The report, Navigating The Cycles, which surveyed 300 asset managers across Europe, North America and Asia Pacific, found 45% of respondents highlighted inflation as their key concern, while 44% are worried about a fallout from the Brexit negotiations and 37% anticipate a liquidity shock.
Interestingly, Brexit was not only a worry for European asset managers, but was also named as a significant concern by 50% of US-based respondents, indicating nervousness that the negotiations may impact international markets as well as the UK and Europe.
“Looking at the indicators today we can see that they may have good reason to be concerned, from potential inflation shock, to rising political tensions, a shift toward more protectionist trade policies, and the potential fallout from Brexit,” the report said.
Asset managers across the globe also fear a global recession, with 88% of respondents predicting this in the next 18 months; some 78% said this was “very likely”, 9% consider it to be “somewhat likely” and 1% believe it to be a certainty.
In the event of a recession, 68% of respondents said they would shift the focus of their investment strategies to default and recovery rates while 65% anticipate looking more closely at emerging markets.
However, Fitch cautioned the strategy of moving into emerging markets was not without risk, as volatility in the region remains high and the asset class faces a number of headwinds.

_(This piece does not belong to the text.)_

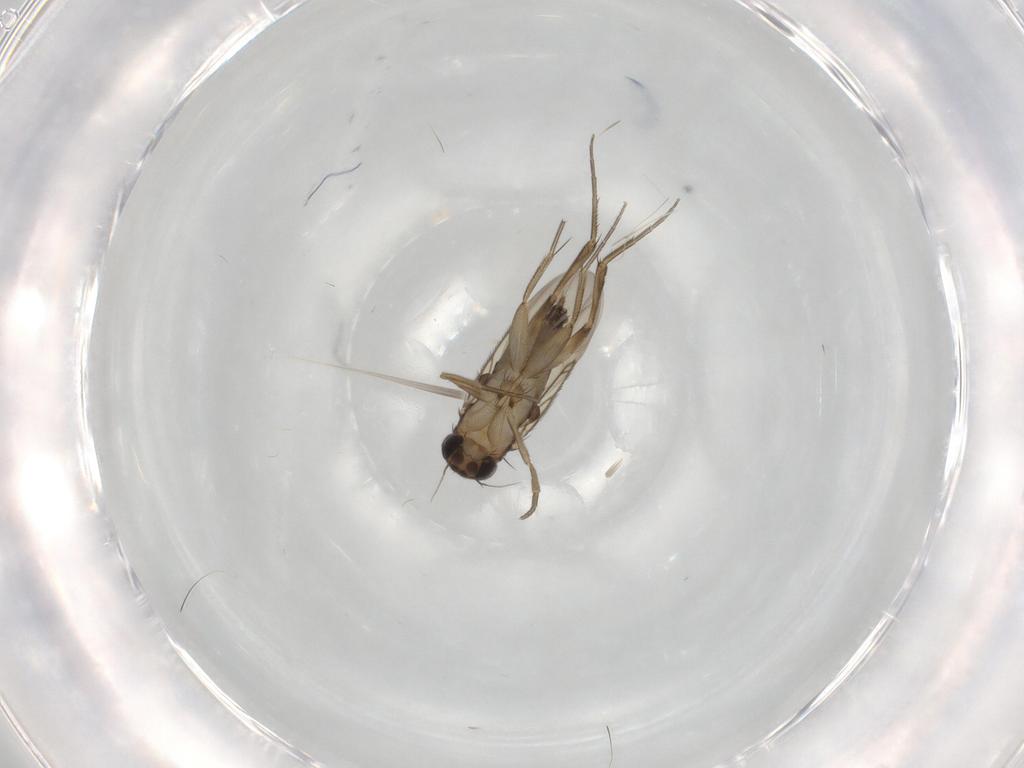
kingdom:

Many respondents to the survey also share these concerns; some 63% see China tightening controls on capital outflows as the biggest risk to the region, while global trade tensions and rising populism in the eurozone were also named as potential negative influences.
Respondents are also particularly concerned about political risk in Brazil, sovereign risk in Argentina and the recent currency collapse in Turkey as other issues in emerging markets.

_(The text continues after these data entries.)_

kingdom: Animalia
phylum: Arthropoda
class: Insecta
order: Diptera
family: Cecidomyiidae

“Asset managers will need to think carefully before ramping up investments [in emerging markets],” the report added.
On a positive note, the research found the majority of respondents believed technological innovation would have a disruptive impact on the industry, with 69% stating it would affect their investment decisions and 66% pointing to the impact it would have on workflow and portfolio management tools.
“The question of innovation is one that sits at the forefront of the minds of investors as they consider the best way to manage both the current and future asset management landscape.”
In particular, in response to the issue of technology helping asset managers through the credit cycle, 34% said it could “offer faster delivery of insight and data”.
“[Technology] can help them to stay ahead of financial market disruption,” the report said. “This may be an individual event, like a political upset, or a macro event, like a large-scale recession.”
According to Fitch, technological innovation can help in a number of ways.
“The most important of these, according to our research, is in its ability to offer faster delivery of both data and insight,” it said.
“The speed with which investors can act on information is key – those who move fast will be better placed to make gains based on the available information.”